## GIVEN DATA
## START
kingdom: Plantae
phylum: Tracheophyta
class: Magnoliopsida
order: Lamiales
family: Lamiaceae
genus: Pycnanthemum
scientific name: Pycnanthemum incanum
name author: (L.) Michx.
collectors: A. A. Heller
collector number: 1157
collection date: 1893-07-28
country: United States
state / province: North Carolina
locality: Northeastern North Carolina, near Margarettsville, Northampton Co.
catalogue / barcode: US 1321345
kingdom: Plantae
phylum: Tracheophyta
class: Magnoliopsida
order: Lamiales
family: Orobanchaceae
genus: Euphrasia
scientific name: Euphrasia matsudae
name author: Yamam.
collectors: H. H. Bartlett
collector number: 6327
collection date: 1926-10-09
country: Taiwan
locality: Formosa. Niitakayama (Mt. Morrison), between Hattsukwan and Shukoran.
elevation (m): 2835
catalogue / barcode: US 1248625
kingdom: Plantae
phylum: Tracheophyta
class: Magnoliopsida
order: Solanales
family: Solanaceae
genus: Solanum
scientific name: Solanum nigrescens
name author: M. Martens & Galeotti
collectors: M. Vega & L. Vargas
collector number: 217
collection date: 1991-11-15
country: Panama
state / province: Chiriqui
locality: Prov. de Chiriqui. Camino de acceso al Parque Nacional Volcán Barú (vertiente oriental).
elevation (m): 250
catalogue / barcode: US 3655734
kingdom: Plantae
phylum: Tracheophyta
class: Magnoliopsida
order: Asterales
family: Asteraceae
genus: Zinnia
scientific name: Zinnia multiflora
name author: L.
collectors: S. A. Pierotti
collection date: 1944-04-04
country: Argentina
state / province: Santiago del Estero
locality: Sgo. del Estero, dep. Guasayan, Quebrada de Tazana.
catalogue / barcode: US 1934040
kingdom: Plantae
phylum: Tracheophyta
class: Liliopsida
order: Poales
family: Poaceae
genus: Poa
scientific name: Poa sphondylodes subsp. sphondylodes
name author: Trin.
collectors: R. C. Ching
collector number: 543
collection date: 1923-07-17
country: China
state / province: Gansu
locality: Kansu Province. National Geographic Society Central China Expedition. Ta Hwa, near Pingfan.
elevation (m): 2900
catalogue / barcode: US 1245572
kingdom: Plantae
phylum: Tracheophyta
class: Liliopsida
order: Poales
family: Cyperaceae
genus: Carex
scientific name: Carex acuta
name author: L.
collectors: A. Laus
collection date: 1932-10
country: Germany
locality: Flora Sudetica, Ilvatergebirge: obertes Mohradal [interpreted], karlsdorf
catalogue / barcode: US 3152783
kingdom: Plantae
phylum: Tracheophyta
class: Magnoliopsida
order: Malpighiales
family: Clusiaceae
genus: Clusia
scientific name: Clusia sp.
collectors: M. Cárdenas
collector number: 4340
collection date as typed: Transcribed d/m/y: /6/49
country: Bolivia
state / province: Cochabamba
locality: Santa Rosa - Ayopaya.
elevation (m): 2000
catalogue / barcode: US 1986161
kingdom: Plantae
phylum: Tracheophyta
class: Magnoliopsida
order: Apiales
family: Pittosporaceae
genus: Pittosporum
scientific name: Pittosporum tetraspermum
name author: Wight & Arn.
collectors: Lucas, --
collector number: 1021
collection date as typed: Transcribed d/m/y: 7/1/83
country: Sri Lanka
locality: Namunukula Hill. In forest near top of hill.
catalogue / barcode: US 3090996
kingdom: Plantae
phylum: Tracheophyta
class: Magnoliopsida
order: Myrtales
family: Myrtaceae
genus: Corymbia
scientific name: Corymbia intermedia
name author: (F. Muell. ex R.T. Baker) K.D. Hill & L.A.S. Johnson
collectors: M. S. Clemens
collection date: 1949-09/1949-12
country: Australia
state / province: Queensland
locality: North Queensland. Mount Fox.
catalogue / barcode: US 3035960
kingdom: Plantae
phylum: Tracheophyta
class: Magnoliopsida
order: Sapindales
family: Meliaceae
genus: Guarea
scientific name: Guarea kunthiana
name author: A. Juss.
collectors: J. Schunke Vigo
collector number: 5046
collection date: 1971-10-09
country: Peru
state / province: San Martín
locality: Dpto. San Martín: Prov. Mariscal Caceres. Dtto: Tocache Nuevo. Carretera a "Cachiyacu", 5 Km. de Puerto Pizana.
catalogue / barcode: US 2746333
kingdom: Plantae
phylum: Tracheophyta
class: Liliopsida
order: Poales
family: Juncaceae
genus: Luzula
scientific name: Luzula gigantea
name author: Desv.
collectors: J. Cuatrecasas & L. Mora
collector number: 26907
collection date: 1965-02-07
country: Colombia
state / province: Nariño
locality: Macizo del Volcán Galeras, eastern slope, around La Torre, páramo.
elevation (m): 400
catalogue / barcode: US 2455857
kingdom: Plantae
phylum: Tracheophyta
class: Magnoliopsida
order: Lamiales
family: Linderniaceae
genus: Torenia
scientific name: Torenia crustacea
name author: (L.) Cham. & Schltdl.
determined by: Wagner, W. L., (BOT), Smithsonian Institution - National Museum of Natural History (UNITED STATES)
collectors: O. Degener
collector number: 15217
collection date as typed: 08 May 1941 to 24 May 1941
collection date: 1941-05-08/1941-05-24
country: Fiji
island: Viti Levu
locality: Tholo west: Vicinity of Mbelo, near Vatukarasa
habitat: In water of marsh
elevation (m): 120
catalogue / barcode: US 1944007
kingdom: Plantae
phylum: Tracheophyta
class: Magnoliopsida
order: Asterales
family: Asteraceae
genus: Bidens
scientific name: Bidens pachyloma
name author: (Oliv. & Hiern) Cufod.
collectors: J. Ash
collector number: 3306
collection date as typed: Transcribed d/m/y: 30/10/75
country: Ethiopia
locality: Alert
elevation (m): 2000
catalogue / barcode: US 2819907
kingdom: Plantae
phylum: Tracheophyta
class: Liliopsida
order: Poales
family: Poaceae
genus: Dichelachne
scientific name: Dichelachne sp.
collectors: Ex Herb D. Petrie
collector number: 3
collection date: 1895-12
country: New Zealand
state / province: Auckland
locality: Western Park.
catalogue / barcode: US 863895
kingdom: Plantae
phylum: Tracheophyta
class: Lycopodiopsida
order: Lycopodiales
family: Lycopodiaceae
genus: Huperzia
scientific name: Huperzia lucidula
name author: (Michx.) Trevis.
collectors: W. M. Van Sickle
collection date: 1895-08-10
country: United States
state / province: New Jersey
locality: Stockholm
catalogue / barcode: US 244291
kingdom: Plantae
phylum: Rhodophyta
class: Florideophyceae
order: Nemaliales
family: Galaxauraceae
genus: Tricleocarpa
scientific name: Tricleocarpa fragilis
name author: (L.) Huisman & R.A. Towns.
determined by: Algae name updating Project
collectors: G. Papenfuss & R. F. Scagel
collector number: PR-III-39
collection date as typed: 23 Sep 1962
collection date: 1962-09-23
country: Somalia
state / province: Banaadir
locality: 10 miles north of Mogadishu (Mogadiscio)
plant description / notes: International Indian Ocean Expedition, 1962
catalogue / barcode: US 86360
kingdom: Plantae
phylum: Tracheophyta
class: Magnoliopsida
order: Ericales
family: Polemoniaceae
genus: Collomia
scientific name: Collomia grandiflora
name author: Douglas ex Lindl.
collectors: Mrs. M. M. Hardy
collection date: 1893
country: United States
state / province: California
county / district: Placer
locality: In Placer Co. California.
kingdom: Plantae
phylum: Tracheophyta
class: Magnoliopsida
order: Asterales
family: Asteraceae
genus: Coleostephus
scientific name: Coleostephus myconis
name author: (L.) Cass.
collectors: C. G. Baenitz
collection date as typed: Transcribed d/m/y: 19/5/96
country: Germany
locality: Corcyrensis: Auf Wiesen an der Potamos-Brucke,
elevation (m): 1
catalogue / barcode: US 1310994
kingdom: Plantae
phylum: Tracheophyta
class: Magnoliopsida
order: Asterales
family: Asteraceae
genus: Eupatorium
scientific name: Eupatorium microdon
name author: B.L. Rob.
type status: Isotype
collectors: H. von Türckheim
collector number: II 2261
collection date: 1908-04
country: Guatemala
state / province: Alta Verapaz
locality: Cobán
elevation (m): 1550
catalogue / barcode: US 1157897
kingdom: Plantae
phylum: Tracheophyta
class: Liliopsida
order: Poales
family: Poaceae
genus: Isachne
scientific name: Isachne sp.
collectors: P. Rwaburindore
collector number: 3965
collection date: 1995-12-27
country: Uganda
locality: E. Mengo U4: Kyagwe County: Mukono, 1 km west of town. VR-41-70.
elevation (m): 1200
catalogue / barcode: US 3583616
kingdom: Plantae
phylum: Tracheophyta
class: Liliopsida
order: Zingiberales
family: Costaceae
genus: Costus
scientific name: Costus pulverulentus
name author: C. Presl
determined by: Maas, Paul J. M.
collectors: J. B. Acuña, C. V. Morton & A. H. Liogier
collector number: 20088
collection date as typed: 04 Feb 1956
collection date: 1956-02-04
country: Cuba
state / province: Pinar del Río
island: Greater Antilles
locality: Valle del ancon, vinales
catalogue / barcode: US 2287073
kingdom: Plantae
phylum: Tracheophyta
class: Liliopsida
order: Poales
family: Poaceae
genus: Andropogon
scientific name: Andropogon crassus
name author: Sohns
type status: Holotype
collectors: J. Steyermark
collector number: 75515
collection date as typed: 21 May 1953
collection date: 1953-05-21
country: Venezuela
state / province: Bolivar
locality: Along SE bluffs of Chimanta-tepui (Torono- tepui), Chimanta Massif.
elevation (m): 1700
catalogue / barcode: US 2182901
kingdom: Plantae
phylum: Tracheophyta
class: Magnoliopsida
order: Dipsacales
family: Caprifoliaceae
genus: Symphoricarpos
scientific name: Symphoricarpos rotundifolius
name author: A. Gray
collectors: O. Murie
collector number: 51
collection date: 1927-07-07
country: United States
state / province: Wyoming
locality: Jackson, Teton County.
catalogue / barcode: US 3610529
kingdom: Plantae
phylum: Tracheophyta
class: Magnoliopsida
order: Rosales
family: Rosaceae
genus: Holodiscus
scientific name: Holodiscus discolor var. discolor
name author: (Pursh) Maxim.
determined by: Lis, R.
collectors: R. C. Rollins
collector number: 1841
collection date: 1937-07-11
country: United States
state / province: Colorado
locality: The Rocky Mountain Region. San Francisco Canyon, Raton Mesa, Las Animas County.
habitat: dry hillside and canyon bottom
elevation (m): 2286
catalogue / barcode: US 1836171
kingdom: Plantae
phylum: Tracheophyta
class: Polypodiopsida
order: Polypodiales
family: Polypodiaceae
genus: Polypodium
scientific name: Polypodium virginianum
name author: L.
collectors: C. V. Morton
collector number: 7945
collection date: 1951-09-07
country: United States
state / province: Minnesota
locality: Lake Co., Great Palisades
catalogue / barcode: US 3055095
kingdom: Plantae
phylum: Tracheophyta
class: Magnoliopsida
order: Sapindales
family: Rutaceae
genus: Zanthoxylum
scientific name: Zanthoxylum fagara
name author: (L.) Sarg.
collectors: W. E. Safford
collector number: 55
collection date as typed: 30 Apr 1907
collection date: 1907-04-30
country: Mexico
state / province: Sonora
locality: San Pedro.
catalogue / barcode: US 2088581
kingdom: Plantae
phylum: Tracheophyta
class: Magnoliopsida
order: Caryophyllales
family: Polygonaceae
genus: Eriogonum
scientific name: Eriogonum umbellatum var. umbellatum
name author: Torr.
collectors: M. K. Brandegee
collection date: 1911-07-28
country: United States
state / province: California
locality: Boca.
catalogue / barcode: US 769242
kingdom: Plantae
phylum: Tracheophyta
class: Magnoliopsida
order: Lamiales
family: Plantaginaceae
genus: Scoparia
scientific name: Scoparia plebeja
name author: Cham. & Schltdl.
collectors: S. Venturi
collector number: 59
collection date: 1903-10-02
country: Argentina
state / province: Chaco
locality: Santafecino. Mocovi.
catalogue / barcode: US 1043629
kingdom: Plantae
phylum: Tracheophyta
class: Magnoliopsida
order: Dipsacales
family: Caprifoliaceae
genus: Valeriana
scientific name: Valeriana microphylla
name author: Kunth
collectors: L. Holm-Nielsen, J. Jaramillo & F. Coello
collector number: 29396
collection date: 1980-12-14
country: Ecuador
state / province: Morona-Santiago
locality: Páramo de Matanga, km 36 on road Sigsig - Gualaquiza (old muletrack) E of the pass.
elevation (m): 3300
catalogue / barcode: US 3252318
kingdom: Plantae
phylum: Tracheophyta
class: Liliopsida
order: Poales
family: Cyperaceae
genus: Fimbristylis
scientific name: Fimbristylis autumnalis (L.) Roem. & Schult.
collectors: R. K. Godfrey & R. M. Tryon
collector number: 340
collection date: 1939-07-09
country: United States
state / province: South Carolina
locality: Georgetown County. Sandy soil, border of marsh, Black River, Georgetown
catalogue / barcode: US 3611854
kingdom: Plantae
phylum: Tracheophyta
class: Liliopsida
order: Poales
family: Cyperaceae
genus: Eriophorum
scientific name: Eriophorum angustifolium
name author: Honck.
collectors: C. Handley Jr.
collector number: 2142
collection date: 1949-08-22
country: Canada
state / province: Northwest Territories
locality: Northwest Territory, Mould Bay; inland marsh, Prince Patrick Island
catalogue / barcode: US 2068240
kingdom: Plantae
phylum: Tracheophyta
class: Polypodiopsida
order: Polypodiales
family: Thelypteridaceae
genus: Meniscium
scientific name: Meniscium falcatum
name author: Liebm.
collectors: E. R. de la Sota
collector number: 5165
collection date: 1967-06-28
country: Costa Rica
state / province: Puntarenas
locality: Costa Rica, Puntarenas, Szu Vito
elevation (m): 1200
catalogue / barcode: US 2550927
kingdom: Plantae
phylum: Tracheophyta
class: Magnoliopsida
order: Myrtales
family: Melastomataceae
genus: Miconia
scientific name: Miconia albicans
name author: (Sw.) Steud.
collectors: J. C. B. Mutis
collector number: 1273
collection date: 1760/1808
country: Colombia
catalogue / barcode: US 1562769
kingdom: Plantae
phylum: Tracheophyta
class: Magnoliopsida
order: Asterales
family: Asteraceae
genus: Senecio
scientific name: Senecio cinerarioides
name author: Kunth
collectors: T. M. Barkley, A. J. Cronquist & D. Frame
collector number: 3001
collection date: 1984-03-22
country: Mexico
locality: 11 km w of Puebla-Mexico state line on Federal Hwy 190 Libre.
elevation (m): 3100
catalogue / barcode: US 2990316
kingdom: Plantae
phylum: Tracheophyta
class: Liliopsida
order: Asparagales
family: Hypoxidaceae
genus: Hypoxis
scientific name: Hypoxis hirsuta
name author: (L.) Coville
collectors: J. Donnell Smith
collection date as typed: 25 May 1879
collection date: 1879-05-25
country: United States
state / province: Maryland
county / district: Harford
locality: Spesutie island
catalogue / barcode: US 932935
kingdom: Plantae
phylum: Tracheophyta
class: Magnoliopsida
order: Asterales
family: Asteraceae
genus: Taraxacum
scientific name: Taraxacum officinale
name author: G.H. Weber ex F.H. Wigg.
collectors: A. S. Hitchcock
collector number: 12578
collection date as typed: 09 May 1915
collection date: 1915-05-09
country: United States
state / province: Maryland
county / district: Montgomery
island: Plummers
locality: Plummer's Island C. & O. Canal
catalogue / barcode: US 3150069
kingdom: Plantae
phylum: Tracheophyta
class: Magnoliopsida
## END
## AIM OF THE TASK
Rewrite the part of the records that runs from the start through the line containing "state / province: Santiago del Estero", swapping "collectors" for "collected by" and leaving everything else unchanged.

## RESULT BELOW
kingdom: Plantae
phylum: Tracheophyta
class: Magnoliopsida
order: Lamiales
family: Lamiaceae
genus: Pycnanthemum
scientific name: Pycnanthemum incanum
name author: (L.) Michx.
collected by: A. A. Heller
collector number: 1157
collection date: 1893-07-28
country: United States
state / province: North Carolina
locality: Northeastern North Carolina, near Margarettsville, Northampton Co.
catalogue / barcode: US 1321345
kingdom: Plantae
phylum: Tracheophyta
class: Magnoliopsida
order: Lamiales
family: Orobanchaceae
genus: Euphrasia
scientific name: Euphrasia matsudae
name author: Yamam.
collected by: H. H. Bartlett
collector number: 6327
collection date: 1926-10-09
country: Taiwan
locality: Formosa. Niitakayama (Mt. Morrison), between Hattsukwan and Shukoran.
elevation (m): 2835
catalogue / barcode: US 1248625
kingdom: Plantae
phylum: Tracheophyta
class: Magnoliopsida
order: Solanales
family: Solanaceae
genus: Solanum
scientific name: Solanum nigrescens
name author: M. Martens & Galeotti
collected by: M. Vega & L. Vargas
collector number: 217
collection date: 1991-11-15
country: Panama
state / province: Chiriqui
locality: Prov. de Chiriqui. Camino de acceso al Parque Nacional Volcán Barú (vertiente oriental).
elevation (m): 250
catalogue / barcode: US 3655734
kingdom: Plantae
phylum: Tracheophyta
class: Magnoliopsida
order: Asterales
family: Asteraceae
genus: Zinnia
scientific name: Zinnia multiflora
name author: L.
collected by: S. A. Pierotti
collection date: 1944-04-04
country: Argentina
state / province: Santiago del Estero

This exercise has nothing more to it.